Yargıtay Başkanı Akarcalı, yeni adli yıl açılış töreninde yaptığı konuşmada Gülşen ile ilgili eleştirilere şöyle yanıt verdi:
“Hatalı bir karar üzerinden tüm yargı sisteminin hedef alınarak yıpratılması doğru değil.”
İlk bakışta haklı Sayın Başkan.
Ama sadece ilk bakışta.
Zira….
Cümlenin sonundan gidelim:
Kimse yargı sistemini yıpratma peşinde değil, yargı ne yapıyorsa kendi kendine yapıyor.
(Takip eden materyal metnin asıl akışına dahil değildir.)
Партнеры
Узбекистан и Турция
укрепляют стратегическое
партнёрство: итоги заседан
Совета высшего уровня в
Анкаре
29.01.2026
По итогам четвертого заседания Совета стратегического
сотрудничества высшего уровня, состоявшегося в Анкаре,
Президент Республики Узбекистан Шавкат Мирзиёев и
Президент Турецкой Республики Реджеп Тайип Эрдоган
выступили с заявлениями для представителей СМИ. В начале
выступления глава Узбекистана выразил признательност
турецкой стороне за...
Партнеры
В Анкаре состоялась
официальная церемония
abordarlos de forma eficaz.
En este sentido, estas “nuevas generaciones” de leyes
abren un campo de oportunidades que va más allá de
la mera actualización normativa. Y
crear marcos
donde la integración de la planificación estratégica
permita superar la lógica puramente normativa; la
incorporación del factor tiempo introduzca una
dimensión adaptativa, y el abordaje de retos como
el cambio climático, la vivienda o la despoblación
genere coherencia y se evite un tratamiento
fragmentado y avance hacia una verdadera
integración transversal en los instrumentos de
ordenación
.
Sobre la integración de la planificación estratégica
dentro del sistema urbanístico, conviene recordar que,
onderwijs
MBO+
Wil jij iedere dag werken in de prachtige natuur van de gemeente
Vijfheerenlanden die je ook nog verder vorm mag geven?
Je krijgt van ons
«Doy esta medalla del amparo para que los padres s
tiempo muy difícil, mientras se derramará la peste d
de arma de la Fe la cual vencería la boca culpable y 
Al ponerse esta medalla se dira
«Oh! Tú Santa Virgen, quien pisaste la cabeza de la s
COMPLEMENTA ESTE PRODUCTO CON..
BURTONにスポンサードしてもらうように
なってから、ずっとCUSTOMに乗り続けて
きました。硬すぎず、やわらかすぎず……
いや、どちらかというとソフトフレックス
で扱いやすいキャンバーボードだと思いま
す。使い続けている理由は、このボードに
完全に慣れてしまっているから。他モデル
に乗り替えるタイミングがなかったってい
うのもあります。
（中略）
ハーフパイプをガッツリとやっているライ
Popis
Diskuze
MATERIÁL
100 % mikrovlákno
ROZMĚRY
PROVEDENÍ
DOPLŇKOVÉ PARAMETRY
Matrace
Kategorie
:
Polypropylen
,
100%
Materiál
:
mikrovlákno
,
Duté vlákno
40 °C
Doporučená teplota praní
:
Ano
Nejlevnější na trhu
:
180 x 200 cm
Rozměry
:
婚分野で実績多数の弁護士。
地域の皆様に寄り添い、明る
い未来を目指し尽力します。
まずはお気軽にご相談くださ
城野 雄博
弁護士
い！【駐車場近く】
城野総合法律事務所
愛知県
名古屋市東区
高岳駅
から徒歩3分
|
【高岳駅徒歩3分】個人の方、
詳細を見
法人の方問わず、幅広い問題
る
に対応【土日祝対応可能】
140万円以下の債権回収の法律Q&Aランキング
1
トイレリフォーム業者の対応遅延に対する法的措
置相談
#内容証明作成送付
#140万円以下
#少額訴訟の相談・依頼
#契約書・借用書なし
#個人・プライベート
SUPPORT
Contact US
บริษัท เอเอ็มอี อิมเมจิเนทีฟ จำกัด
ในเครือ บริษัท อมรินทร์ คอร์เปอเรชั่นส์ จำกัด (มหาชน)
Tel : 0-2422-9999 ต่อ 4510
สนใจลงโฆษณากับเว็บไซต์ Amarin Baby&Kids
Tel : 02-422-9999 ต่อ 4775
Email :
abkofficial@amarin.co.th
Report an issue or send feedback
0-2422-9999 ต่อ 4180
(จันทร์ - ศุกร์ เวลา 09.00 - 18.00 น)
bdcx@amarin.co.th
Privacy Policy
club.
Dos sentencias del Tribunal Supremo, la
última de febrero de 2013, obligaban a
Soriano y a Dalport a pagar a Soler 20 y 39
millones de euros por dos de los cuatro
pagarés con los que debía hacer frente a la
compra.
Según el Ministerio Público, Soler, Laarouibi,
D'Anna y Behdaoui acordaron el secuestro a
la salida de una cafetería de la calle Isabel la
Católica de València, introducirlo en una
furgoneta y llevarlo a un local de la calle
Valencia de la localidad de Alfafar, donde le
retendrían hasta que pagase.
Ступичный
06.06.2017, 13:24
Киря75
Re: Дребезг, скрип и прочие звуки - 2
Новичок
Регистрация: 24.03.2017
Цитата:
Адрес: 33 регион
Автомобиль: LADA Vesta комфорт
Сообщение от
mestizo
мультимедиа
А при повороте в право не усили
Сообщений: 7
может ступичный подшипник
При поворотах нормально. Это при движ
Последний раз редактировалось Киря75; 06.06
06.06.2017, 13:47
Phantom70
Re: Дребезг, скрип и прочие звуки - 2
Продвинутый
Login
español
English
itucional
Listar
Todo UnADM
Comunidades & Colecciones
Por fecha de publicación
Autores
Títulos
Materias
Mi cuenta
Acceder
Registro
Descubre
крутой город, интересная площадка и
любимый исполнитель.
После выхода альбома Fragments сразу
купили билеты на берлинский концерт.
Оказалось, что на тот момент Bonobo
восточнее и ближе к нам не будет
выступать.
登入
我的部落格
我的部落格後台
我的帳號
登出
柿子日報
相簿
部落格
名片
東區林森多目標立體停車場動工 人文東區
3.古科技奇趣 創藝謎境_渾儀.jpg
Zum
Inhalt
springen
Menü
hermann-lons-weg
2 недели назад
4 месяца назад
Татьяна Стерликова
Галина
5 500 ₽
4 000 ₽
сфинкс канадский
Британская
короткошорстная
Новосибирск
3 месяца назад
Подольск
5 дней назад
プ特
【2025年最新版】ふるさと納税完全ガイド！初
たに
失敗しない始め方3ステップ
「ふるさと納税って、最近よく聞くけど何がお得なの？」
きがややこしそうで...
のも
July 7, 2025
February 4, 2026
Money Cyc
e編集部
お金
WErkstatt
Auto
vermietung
Vatandaş nasıl yıpratabilir ki; eleştirerek mi?..
Ama yargının verdiği kararlar kah Anayasa Mahkemesi’nden hak ihlali ile dönüyorsa, buna rağmen yerel mahkemeler Anayasa Mahkemesi’ne tabiri caizse kafa tutuyorsa, kaale almıyorsa…
Ergenekon gibi, Balyoz gibi zaten inanılmaz şekilde açılan ve görülen davalar başta olmak üzere pek çok kamuoyuna yansıyan veya yansımayan davada AİHM kararları ile Türkiye mahkum oluyorsa…
Kimin yargıyı hedef alması gerekir ki?..
Yargı tel tel dökülüyor.
2015’de açılan basit bir alacak davası 10 yıl sürerken Bakanlığın dava açılışında vatandaşa verdiği bilgi notunda davanız şu kadar gün sürecek şeklindeki bilgi notunun ne önemi var?
Herkes hakkını arama derdindeyken geçiniz ceza davalarını…
Basit bir alacak davasını düşünün 2015’de dolar kaç liraydı, şimdi kaç lira; sizin mahkeme kararında uyguladığınız yüzde 9’luk yasal faiz bunu telafi edebilir mi?..
Başkan’ın cümlesinin ortasına bakalım:
Tüm yargı sisteminin hedef alınarak…diyor da…
Kimse hedef almıyor yargıyı.
Yargı kendi kendine yapıyor her şeyi….
Gülşen, tutuklamaya yapılan itiraz ile tahliye edildi de ev hapsiyle tahliye, hukuka uygun mu?..
Cümlenin başına dönelim o halde:
“Hatalı bir karar üzerinden…..”
Aynen de öyle.
Hatalı bir karar üzerinden bazen tüm yargı sistemine yazık olabiliyor.
Çünkü bu kararların çoğu bile bile lades.
Hukuk fakültesini bitiren herkes, hakim savcı olsun olmasın, Gülşen ile tutuklama kararı verilemeyeceğini bilir.
Çünkü CMK; tutukluluk şartlarını açıkça ortaya koymuştur.
Siz bu şartları görmezden gelerek karar verirseniz kusura bakmayın tüm yargı töhmet altında kalır, çünkü yargıya güven kaybolur.
Bu suçlamayla tutuklama talebinde bulunan C. Savcısı da, talep doğrultusunda tutuklama kararı veren hakim de o nedenle yine hukuki tabirle söyleyelim, fahiş hata yapmıştır.
Fahiş hatalar hukukta affedilmez, ancak fakülte öğrencisinin hatası ders notu olarak yansır.
Siz savcı ve hakim olarak 2+2 işleminin sonucuna 4 diyeceğiniz yerde hayır bunun sonucu 5 derseniz eğer; bu sistemde sorun vardır.
O hakim ve savcının nasıl hakim ve savcı olabildiğinden tutun siyasi etki altında kalınıp kalınmadığına kadar her türlü eleştiri de gelir.
Doğaldır.
O yüzden o kadar kolay değil.
Bir bir verilen pek çok hatalı karar var önümüzde.
Basına yansıyan ve yansımayan.
Ki kamuoyuna yansıyan adli facialar zaten buzdağının görünen yüzü.
En çok Yargıtay bilmiyor mu temyiz incelemelerinde mahkemelerden nasıl kararlar verildiğini?
Saç baş yolmuyorlar mı?…
Peki Yargıtay’ın aynı dairesi bir gün A dediğine ertesi gün Z demiyor mu?..
Yargıtay’daki bazı dosyalar temyiz incelemesinden 7-8 yılda geliyorken bazı dosyalar nasıl 5 günde gelebiliyor?…
O yüzden Sayın Yargıtay Başkanı’nın o cümlesi sadece ilk bakışta doğru…
Ama yavaş yavaş okuyun; hiç de doğru değil.
Çünkü ne yaparsa yargı kendi kendine yapıyor ve liyakat ne yazık ki artık yargı alanında da geçmişe göre çok ama çok feci durumda!